Growth as a Financial Management Goal

Because the subject of growth will be discussed in various places in this chapter, we need to start out with an important warning: Growth, by itself, is not an appropriate goal for the financial manager. Clothing retailer J. Peterman Co., whose quirky catalogs were made famous on the TV show "Seinfeld," learned this lesson the hard way. Despite its strong brand name and years of explosive revenue growth, the company filed for bankruptcy in 1999, the victim of an overly ambitious, growth-oriented, expansion plan., the big online retailer, is another example. At one time, Amazon's motto seemed to be "growth at any cost." Unfortunately, what really grew rapidly for the company were losses. By 2001, Amazon had refocused its business, explicitly sacrificing growth in the hope of achieving profitability.

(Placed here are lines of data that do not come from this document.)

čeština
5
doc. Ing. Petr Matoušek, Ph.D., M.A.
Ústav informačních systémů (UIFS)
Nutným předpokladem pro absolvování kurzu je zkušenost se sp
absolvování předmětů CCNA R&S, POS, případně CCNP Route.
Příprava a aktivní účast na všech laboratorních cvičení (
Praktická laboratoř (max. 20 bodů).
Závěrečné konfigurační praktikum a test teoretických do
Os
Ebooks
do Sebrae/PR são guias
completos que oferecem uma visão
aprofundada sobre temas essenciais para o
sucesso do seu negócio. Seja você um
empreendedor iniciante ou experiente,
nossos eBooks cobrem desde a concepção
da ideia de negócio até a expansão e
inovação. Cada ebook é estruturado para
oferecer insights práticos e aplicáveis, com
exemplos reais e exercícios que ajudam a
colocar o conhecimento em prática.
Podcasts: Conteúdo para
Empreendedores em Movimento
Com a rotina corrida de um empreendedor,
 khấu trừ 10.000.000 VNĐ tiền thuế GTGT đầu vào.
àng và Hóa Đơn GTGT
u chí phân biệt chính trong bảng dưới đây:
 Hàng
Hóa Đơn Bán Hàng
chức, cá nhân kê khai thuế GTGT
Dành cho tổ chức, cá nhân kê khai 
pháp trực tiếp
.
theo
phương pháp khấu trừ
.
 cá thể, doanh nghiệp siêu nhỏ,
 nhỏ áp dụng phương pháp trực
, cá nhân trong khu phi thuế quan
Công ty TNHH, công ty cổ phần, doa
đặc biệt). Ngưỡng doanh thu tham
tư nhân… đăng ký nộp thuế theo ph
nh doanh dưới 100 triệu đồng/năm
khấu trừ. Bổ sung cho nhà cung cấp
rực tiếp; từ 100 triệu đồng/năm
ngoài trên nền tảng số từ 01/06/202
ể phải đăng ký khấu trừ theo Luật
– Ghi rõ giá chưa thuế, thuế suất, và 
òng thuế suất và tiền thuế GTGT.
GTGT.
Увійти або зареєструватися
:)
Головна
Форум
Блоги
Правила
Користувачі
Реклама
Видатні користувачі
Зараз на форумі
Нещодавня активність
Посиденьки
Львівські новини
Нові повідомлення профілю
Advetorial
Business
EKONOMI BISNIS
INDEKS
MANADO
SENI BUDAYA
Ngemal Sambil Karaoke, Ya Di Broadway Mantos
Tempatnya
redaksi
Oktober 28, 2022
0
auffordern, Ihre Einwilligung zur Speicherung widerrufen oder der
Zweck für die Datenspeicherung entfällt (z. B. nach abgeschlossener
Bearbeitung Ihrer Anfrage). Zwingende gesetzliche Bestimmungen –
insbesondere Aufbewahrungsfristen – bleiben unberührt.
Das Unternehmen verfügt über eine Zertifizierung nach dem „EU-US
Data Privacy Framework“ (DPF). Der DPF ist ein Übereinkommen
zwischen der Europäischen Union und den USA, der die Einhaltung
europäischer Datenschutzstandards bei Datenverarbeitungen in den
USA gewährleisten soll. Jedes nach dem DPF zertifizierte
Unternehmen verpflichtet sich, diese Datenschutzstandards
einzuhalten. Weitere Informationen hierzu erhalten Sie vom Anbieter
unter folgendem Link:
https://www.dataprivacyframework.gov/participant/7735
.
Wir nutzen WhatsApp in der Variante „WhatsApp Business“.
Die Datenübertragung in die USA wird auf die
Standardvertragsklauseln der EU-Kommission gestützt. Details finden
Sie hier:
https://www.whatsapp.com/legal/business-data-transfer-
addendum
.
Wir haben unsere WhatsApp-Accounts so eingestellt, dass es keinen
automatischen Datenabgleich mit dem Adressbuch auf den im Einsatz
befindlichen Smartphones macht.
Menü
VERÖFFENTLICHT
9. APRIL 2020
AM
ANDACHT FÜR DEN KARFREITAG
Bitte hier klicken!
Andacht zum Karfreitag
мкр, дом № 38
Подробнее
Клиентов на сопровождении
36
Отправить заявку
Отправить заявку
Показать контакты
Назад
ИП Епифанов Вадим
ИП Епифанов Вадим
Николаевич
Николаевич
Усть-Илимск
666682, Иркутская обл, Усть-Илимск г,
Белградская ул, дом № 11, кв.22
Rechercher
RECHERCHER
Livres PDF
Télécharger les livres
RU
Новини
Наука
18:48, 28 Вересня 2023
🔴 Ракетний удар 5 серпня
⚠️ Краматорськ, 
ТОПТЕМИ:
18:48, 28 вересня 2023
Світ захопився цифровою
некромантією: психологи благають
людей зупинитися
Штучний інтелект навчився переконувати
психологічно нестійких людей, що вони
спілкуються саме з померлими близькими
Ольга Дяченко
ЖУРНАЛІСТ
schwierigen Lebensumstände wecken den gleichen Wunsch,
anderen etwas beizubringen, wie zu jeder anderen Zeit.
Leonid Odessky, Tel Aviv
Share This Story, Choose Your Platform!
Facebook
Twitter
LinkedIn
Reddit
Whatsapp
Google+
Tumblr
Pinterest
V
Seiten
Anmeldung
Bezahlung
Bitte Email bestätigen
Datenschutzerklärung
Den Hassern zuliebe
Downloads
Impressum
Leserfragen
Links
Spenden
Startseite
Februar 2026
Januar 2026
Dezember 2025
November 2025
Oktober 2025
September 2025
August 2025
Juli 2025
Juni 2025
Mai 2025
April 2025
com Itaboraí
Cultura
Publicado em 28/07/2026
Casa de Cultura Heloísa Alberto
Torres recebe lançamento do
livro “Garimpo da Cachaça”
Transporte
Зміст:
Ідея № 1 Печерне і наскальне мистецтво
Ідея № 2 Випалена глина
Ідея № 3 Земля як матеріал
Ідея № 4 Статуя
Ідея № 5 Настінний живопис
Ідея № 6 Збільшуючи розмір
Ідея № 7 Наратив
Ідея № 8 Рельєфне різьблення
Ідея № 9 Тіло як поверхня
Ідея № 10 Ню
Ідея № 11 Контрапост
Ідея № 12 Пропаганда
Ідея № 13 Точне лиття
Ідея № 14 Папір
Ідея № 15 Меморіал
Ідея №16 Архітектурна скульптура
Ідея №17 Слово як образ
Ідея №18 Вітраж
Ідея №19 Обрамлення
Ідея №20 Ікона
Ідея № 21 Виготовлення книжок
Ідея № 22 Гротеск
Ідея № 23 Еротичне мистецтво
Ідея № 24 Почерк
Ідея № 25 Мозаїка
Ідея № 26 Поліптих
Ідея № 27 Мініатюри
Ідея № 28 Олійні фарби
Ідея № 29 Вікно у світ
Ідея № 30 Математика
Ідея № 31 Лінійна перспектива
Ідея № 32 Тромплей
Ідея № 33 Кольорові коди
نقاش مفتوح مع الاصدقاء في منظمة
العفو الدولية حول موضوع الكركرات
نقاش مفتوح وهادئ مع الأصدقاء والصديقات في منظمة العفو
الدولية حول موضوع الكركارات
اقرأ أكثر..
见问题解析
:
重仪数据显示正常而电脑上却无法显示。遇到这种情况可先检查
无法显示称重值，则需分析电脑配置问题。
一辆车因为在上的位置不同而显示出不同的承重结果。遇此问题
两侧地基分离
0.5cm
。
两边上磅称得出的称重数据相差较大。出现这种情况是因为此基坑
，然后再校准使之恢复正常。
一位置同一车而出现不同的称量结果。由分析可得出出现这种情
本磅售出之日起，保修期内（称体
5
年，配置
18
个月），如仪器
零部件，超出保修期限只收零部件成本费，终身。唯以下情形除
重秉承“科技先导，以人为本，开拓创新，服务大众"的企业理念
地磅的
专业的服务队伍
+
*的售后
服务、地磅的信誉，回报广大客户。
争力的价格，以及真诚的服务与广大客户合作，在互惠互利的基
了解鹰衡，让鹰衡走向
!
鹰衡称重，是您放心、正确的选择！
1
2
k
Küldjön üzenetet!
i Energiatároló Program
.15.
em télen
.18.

As we discussed in Chapter 1, the appropriate goal is increasing the market value of the owners' equity. Of course, if a firm is successful in doing this, then growth will usually result. Growth may thus be a desirable consequence of good decision making, but it is not an end unto itself. We discuss growth simply because growth rates are so commonly used in the planning process. As we will see, growth is a convenient means of summarizing various aspects of a firm's financial and investment policies. Also, if we think of growth as growth in the market value of the equity in the firm, then goals of growth and increasing the market value of the equity in the firm are not all that different.